- What you should do
State the number of lines in the listing below that contain the string "hide", treating case as significant. Give only the number.

[Begin Exercise data]

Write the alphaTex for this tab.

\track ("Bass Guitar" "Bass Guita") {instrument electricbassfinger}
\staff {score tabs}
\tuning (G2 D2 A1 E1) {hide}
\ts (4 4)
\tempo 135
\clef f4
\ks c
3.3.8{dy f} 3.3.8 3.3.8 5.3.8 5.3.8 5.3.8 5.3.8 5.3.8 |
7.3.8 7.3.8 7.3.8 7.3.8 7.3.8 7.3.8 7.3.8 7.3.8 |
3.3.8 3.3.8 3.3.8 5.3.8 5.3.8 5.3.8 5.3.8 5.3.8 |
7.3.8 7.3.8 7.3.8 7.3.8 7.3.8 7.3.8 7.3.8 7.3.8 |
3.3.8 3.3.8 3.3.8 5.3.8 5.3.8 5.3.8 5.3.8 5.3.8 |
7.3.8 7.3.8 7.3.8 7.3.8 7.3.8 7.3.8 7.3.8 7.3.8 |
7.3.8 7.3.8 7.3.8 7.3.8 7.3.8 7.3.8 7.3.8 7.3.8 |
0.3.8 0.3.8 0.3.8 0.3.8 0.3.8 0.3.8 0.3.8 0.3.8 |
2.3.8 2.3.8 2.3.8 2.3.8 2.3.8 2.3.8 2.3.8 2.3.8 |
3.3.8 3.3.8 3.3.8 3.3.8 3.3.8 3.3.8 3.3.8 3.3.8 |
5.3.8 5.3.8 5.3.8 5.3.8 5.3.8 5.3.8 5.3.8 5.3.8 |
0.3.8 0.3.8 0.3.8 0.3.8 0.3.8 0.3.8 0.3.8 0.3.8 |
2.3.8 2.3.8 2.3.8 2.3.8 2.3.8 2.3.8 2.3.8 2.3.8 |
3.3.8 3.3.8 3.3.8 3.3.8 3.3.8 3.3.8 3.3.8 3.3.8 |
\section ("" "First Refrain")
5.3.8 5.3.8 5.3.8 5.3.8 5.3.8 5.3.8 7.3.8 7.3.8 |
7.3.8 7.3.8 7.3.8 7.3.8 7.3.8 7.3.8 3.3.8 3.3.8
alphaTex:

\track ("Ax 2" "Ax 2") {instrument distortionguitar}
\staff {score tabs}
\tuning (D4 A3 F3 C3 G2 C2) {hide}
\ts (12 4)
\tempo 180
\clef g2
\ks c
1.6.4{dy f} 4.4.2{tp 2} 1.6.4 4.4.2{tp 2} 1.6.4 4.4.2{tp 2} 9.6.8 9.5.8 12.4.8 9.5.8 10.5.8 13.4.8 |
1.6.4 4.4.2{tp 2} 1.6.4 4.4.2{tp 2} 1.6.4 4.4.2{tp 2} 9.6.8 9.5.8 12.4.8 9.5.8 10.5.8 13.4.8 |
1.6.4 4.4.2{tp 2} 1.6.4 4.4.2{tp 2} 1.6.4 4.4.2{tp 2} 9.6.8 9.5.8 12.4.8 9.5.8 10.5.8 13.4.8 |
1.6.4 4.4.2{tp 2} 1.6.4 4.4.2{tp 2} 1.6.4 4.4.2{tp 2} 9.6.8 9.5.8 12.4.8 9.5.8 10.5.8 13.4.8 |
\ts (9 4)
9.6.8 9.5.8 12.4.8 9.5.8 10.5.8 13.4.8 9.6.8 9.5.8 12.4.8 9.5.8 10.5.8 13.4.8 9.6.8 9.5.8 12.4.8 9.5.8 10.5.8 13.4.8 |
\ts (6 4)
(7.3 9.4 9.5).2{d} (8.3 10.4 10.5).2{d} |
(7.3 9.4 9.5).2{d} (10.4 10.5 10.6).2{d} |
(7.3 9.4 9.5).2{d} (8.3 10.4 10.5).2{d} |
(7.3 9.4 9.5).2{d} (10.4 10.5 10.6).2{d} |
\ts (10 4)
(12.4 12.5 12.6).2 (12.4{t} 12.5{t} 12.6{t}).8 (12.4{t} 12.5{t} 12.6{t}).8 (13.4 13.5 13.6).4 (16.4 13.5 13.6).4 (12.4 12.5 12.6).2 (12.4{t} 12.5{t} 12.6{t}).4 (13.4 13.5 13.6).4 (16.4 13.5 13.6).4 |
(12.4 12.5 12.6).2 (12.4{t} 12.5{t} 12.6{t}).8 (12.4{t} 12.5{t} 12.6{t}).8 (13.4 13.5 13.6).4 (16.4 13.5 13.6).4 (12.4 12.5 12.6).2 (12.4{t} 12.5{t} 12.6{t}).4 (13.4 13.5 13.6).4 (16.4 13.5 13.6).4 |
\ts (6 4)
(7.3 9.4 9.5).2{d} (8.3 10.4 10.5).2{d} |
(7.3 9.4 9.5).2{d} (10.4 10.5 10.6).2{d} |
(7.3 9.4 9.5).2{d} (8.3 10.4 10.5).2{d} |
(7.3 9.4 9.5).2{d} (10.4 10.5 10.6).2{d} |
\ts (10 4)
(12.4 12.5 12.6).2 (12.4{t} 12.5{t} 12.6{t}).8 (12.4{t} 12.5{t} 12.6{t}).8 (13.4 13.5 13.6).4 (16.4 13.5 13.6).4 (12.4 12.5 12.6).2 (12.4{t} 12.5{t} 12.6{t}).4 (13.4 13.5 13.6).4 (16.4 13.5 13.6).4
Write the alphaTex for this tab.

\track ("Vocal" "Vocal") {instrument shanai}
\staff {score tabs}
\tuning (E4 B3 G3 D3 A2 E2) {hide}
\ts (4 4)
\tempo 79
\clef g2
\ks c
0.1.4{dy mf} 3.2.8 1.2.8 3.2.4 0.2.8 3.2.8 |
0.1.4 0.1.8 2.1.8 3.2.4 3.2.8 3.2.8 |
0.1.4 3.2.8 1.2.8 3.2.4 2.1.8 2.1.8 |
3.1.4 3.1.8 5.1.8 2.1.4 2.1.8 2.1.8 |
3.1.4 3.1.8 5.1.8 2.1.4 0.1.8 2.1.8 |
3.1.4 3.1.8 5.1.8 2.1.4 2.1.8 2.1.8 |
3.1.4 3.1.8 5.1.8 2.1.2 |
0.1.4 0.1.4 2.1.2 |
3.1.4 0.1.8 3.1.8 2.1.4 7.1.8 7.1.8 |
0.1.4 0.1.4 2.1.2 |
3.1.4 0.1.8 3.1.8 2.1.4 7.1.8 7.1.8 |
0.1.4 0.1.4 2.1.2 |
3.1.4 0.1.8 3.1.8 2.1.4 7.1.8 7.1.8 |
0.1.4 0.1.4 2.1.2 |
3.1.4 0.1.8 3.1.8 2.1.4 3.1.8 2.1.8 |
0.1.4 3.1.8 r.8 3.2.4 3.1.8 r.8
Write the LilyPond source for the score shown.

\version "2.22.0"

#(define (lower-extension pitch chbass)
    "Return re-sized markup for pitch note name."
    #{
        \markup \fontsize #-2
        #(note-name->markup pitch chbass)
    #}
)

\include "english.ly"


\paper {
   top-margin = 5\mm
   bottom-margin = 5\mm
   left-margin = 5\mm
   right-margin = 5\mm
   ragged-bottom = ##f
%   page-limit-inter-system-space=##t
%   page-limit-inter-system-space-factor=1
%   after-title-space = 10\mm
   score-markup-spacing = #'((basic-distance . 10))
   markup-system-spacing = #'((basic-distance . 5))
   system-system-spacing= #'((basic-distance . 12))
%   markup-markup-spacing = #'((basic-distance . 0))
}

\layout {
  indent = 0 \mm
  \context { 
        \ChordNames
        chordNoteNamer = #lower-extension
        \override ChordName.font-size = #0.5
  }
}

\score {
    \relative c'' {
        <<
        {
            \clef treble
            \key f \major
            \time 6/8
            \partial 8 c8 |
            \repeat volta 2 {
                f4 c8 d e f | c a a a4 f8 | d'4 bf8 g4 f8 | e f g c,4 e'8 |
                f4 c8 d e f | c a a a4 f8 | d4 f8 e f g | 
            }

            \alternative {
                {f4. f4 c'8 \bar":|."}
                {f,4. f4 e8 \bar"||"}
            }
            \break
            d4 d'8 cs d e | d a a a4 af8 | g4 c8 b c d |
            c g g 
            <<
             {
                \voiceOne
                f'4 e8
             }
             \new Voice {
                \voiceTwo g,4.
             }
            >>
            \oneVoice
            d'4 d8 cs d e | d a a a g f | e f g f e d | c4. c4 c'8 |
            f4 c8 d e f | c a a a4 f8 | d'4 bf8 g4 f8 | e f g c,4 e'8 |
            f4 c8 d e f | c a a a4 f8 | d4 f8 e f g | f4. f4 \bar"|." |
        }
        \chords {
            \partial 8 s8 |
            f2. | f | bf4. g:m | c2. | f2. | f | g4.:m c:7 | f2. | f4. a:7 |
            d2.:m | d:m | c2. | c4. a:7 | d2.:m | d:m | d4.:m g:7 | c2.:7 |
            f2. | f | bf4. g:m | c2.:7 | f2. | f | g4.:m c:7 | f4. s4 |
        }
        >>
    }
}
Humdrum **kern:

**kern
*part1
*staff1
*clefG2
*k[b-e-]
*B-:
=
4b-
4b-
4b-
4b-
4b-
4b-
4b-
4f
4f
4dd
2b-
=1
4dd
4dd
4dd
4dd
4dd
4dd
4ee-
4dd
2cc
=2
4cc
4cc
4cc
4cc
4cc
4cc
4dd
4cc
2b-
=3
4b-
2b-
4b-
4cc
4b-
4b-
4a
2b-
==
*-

[End Exercise data]

- Answer to the problem
3